The complete listing should be restated word for word.

►

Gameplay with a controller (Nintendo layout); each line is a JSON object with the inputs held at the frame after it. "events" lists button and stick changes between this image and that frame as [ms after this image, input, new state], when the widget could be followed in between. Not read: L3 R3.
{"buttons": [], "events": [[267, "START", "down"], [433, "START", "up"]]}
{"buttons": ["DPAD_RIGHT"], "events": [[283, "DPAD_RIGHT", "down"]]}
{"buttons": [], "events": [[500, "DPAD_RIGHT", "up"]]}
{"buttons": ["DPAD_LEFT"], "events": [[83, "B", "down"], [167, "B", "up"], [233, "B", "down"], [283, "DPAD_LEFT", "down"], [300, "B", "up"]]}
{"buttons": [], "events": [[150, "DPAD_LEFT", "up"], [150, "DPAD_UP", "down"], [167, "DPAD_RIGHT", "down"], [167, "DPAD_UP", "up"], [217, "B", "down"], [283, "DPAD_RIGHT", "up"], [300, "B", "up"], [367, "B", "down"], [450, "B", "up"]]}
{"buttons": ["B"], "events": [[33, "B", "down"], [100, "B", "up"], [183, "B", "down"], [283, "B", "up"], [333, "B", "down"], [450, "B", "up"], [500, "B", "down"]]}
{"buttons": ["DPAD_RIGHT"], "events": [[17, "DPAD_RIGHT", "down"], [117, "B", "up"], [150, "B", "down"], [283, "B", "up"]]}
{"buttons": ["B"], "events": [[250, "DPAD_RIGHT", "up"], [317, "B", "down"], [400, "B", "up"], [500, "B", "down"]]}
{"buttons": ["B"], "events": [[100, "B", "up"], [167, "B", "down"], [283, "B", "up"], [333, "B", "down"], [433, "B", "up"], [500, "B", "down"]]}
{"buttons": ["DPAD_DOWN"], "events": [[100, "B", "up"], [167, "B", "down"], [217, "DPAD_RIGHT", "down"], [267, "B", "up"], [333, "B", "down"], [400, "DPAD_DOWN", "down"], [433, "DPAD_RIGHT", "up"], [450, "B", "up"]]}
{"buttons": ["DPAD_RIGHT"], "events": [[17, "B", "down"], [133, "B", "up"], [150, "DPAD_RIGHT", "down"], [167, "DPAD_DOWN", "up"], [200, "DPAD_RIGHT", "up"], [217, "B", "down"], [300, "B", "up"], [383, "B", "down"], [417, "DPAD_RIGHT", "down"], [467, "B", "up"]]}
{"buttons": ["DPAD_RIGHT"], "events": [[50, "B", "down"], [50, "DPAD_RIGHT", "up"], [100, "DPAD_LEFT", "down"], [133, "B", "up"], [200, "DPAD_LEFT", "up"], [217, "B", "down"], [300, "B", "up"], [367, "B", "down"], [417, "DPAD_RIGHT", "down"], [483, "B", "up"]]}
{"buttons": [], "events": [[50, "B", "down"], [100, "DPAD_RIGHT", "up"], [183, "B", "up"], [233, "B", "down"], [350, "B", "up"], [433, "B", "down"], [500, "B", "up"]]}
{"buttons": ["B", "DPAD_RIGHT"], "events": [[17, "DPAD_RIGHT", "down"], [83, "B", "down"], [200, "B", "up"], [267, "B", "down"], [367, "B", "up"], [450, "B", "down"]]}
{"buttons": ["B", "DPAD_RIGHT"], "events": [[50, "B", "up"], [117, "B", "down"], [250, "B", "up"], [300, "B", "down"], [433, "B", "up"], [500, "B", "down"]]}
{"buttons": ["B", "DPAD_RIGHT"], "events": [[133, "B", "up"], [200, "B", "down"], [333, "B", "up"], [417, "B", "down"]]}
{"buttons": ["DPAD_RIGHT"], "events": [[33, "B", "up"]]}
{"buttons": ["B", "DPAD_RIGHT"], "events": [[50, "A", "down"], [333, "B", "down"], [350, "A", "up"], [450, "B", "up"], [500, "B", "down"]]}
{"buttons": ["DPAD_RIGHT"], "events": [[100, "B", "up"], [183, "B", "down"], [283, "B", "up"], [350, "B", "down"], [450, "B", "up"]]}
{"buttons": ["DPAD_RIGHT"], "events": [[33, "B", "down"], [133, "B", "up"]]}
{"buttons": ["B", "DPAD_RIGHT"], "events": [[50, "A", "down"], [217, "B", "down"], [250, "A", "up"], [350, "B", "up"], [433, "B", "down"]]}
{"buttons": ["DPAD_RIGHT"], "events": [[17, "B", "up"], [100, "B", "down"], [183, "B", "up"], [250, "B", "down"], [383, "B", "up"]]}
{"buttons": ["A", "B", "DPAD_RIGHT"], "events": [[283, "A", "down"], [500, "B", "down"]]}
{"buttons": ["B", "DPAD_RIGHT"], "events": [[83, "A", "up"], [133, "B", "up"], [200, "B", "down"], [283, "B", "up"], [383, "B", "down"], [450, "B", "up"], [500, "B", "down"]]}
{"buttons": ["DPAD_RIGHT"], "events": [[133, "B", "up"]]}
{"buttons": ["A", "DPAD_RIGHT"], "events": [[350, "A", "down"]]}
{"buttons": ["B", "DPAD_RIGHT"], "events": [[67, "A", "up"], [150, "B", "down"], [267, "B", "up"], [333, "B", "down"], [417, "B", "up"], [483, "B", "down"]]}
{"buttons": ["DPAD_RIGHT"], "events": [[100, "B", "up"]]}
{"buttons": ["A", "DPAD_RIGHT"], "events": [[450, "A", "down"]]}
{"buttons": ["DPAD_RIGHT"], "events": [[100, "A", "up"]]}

◄

» **Output of the exercise**:
Gameplay with a controller (Nintendo layout); each line is a JSON object with the inputs held at the frame after it. "events" lists button and stick changes between this image and that frame as [ms after this image, input, new state], when the widget could be followed in between. Not read: L3 R3.
{"buttons": [], "events": [[267, "START", "down"], [433, "START", "up"]]}
{"buttons": ["DPAD_RIGHT"], "events": [[283, "DPAD_RIGHT", "down"]]}
{"buttons": [], "events": [[500, "DPAD_RIGHT", "up"]]}
{"buttons": ["DPAD_LEFT"], "events": [[83, "B", "down"], [167, "B", "up"], [233, "B", "down"], [283, "DPAD_LEFT", "down"], [300, "B", "up"]]}
{"buttons": [], "events": [[150, "DPAD_LEFT", "up"], [150, "DPAD_UP", "down"], [167, "DPAD_RIGHT", "down"], [167, "DPAD_UP", "up"], [217, "B", "down"], [283, "DPAD_RIGHT", "up"], [300, "B", "up"], [367, "B", "down"], [450, "B", "up"]]}
{"buttons": ["B"], "events": [[33, "B", "down"], [100, "B", "up"], [183, "B", "down"], [283, "B", "up"], [333, "B", "down"], [450, "B", "up"], [500, "B", "down"]]}
{"buttons": ["DPAD_RIGHT"], "events": [[17, "DPAD_RIGHT", "down"], [117, "B", "up"], [150, "B", "down"], [283, "B", "up"]]}
{"buttons": ["B"], "events": [[250, "DPAD_RIGHT", "up"], [317, "B", "down"], [400, "B", "up"], [500, "B", "down"]]}
{"buttons": ["B"], "events": [[100, "B", "up"], [167, "B", "down"], [283, "B", "up"], [333, "B", "down"], [433, "B", "up"], [500, "B", "down"]]}
{"buttons": ["DPAD_DOWN"], "events": [[100, "B", "up"], [167, "B", "down"], [217, "DPAD_RIGHT", "down"], [267, "B", "up"], [333, "B", "down"], [400, "DPAD_DOWN", "down"], [433, "DPAD_RIGHT", "up"], [450, "B", "up"]]}
{"buttons": ["DPAD_RIGHT"], "events": [[17, "B", "down"], [133, "B", "up"], [150, "DPAD_RIGHT", "down"], [167, "DPAD_DOWN", "up"], [200, "DPAD_RIGHT", "up"], [217, "B", "down"], [300, "B", "up"], [383, "B", "down"], [417, "DPAD_RIGHT", "down"], [467, "B", "up"]]}
{"buttons": ["DPAD_RIGHT"], "events": [[50, "B", "down"], [50, "DPAD_RIGHT", "up"], [100, "DPAD_LEFT", "down"], [133, "B", "up"], [200, "DPAD_LEFT", "up"], [217, "B", "down"], [300, "B", "up"], [367, "B", "down"], [417, "DPAD_RIGHT", "down"], [483, "B", "up"]]}
{"buttons": [], "events": [[50, "B", "down"], [100, "DPAD_RIGHT", "up"], [183, "B", "up"], [233, "B", "down"], [350, "B", "up"], [433, "B", "down"], [500, "B", "up"]]}
{"buttons": ["B", "DPAD_RIGHT"], "events": [[17, "DPAD_RIGHT", "down"], [83, "B", "down"], [200, "B", "up"], [267, "B", "down"], [367, "B", "up"], [450, "B", "down"]]}
{"buttons": ["B", "DPAD_RIGHT"], "events": [[50, "B", "up"], [117, "B", "down"], [250, "B", "up"], [300, "B", "down"], [433, "B", "up"], [500, "B", "down"]]}
{"buttons": ["B", "DPAD_RIGHT"], "events": [[133, "B", "up"], [200, "B", "down"], [333, "B", "up"], [417, "B", "down"]]}
{"buttons": ["DPAD_RIGHT"], "events": [[33, "B", "up"]]}
{"buttons": ["B", "DPAD_RIGHT"], "events": [[50, "A", "down"], [333, "B", "down"], [350, "A", "up"], [450, "B", "up"], [500, "B", "down"]]}
{"buttons": ["DPAD_RIGHT"], "events": [[100, "B", "up"], [183, "B", "down"], [283, "B", "up"], [350, "B", "down"], [450, "B", "up"]]}
{"buttons": ["DPAD_RIGHT"], "events": [[33, "B", "down"], [133, "B", "up"]]}
{"buttons": ["B", "DPAD_RIGHT"], "events": [[50, "A", "down"], [217, "B", "down"], [250, "A", "up"], [350, "B", "up"], [433, "B", "down"]]}
{"buttons": ["DPAD_RIGHT"], "events": [[17, "B", "up"], [100, "B", "down"], [183, "B", "up"], [250, "B", "down"], [383, "B", "up"]]}
{"buttons": ["A", "B", "DPAD_RIGHT"], "events": [[283, "A", "down"], [500, "B", "down"]]}
{"buttons": ["B", "DPAD_RIGHT"], "events": [[83, "A", "up"], [133, "B", "up"], [200, "B", "down"], [283, "B", "up"], [383, "B", "down"], [450, "B", "up"], [500, "B", "down"]]}
{"buttons": ["DPAD_RIGHT"], "events": [[133, "B", "up"]]}
{"buttons": ["A", "DPAD_RIGHT"], "events": [[350, "A", "down"]]}
{"buttons": ["B", "DPAD_RIGHT"], "events": [[67, "A", "up"], [150, "B", "down"], [267, "B", "up"], [333, "B", "down"], [417, "B", "up"], [483, "B", "down"]]}
{"buttons": ["DPAD_RIGHT"], "events": [[100, "B", "up"]]}
{"buttons": ["A", "DPAD_RIGHT"], "events": [[450, "A", "down"]]}
{"buttons": ["DPAD_RIGHT"], "events": [[100, "A", "up"]]}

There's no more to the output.